Jumat, 12 Juli 2013

Perlukah Bermazhab?

Tadi sempat ngobrol dengan salah seorang teman. Ngobrol kesana kemari akhirnya malah ngobrol masalah mazhab. Dia bilang mazhab itu kayak paket praktis untuk hidup.Terus terang, soal mazhab ini dulu cukup menyita otak saya. Sekarang pun masih begitu. Pertanyaan seperti perlukah bermazhab itu sering muncul. Kalau memang perlu lalu mazhab apa yang harus saya ikuti? Bahkan di negara-negara muslim sendiri berbeda dalam hal mayoritas penduduk pengikut suatu mazhab tertentu. 

Dulu sekali, dalam pikiran saya ngapain sih ikut-ikutan mazhab atau aliran-aliran gitu. Kok kesannya Islam itu terpecah-pecah. Kenapa nggak berpatokan aja dengan ajaran Al-Quran dan Al-Hadis? Atau ikut aja dengan cara beragama yang sudah diajarkan sejak TK? Toh tanpa ikut-ikutan mazhab juga kan saya tetap menjalankan kewajiban saya sebagai seorang muslim. Tapi semakin dewasa, saya mulai mengerti kenapa saya harus bermazhab dan belajar tentang mazhab tersebut. 

Kalau saya pribadi merasakan kebutuhan untuk bermazhab itu muncul saat munculnya pertanyaan-pertanyaan mengenai tata cara beragama. Semakin besar semakin saya sadar bahwa dari hal-hal yang sifatnya seolah sepele saja seperti berdoa atau tata cara shalat, tiap orang mempunyai praktek yang berbeda-beda. Perbedaan-perbedaan ini menimbulkan pertanyaan di benak saya. Kenapa beda? Lalu apa acuan saya mengikuti tata cara yang ini? Guru agama sejak SD? Ajaran orangtua? Saya tidak bisa menjawab. Saat itu, kalau misalnya ada orang yang menjejali saya dengan paham yang melenceng dari yang saya pelajari dari kecil pun saya pasti akan manggut-manggut mengingat begitu awamnya pemikiran saya tentang beragama. Belum lagi soal tafsir hadis yang kadang sering dikutip orang untuk membenarkan atau mengharamkan suatu tindakan. Apakah hadis itu shahih? Itu pertanyaannya. 

Atas dasar hal tersebut saya pun mulai mempelajari mazhab.Sebenarnya, disadari atau tidak setiap orang yang berusaha memahami AL-Quran dan Al-Hadis pasti bermazhab. Jadi kalau saya bilang saya mulai mempelajari mazhab itu berarti saya mulai belajar mengenal macam-macam mazhab dan memilih mazhab  yang paling mempengaruhi saya untuk saya ikuti.Ya karena mazhab itu sendiri adalah cara untuk kembali kepada Al-Quran dan Al-Hadis, itu  yang akan membantu saya menemukan jawaban akan hal-hal yang tidak bisa saya tafsir langsung dari Al-Quran dan Al-Hadis karena keterbatasan ilmu. 

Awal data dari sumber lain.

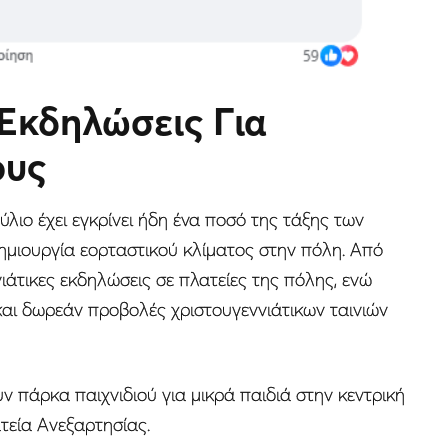
 Εκδηλώσεις Για
ους
λιο έχει εγκρίνει ήδη ένα ποσό της τάξης των
δημιουργία εορταστικού κλίματος στην πόλη. Από
άτικες εκδηλώσεις σε πλατείες της πόλης, ενώ
ι δωρεάν προβολές χριστουγεννιάτικων ταινιών
 πάρκα παιχνιδιού για μικρά παιδιά στην κεντρική
ατεία Ανεξαρτησίας.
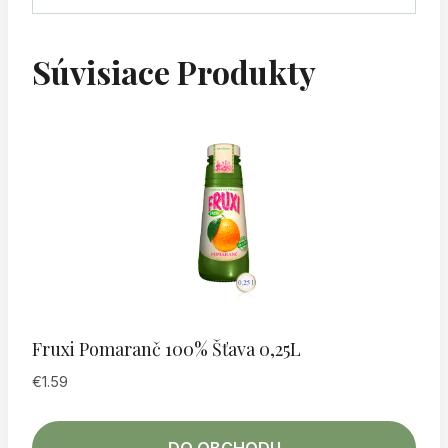
Súvisiace Produkty
Fruxi Pomaranč 100% Šťava 0,25L
€
1.59
DO OBCHODU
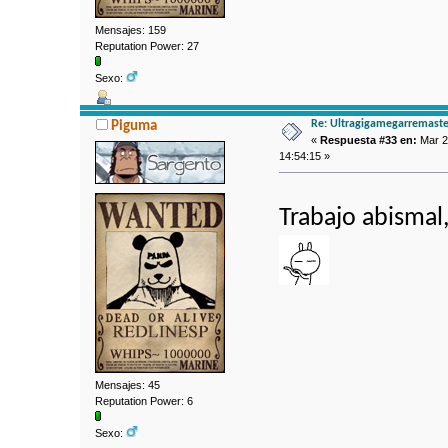
Mensajes: 159
Reputation Power: 27
Sexo:
Re: Ultragigamegarremaste
Piguma
«
Respuesta #33 en:
Mar 2
14:54:15 »
Trabajo abismal
Mensajes: 45
Reputation Power: 6
Sexo:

Apa kita tidak bisa hanya berpegang kepada Al Qur'an dan Al-Hadis saja? Bisa. Asal kita sudah berada di level istinbat dimana kita bisa mengistimbah sendiri  Al-Quran dan Al-Hadis itu (Jawaban itu saya peroleh dari sebuah blog yang sayangnya saya lupa sumbernya). Bagi kita orang awam itu pastinya akan memakan waktu mungkin seumur hidup kita. Jadi kenapa tidak kita percayakan kepada yang ahli? Yaitu para ulama terbaik yang dimiliki Islam. Ulama yang terdekat dengan kehidupan Nabi. Ada 4 mazhab yang dikenal luas di negara-negara Islam saat ini yaitu Hanafi, Maliki, Syafii, dan Hambali. Di Indonesia mayoritas muslim memakai Mazhab Syafii, tapi perbedaan antara mazhab itu bukanlah hal yang berarti perpecahan karena tetap semuanya bersumber kepada Al-Quran dan Al-Hadis dan bertujuan memahami Al-Quran dan Al-Hadis agar sesuai syariah.

Lalu kalau sekarang muncul pendapat untuk kembali ke Al-Quran dan Al-Hadis dan tidak usah mengikuti mazhab itu bagaimana bisa padahal mazhab itu sendiri justru jalan untuk kembali ke Al-Qur'an dan Al-Hadis. Orang yang memilih untuk tidak bermazhab itu pun sebenarnya sedang membuat mazhabnya sendiri karena ia beribadah sesuai penafsirannya sendiri.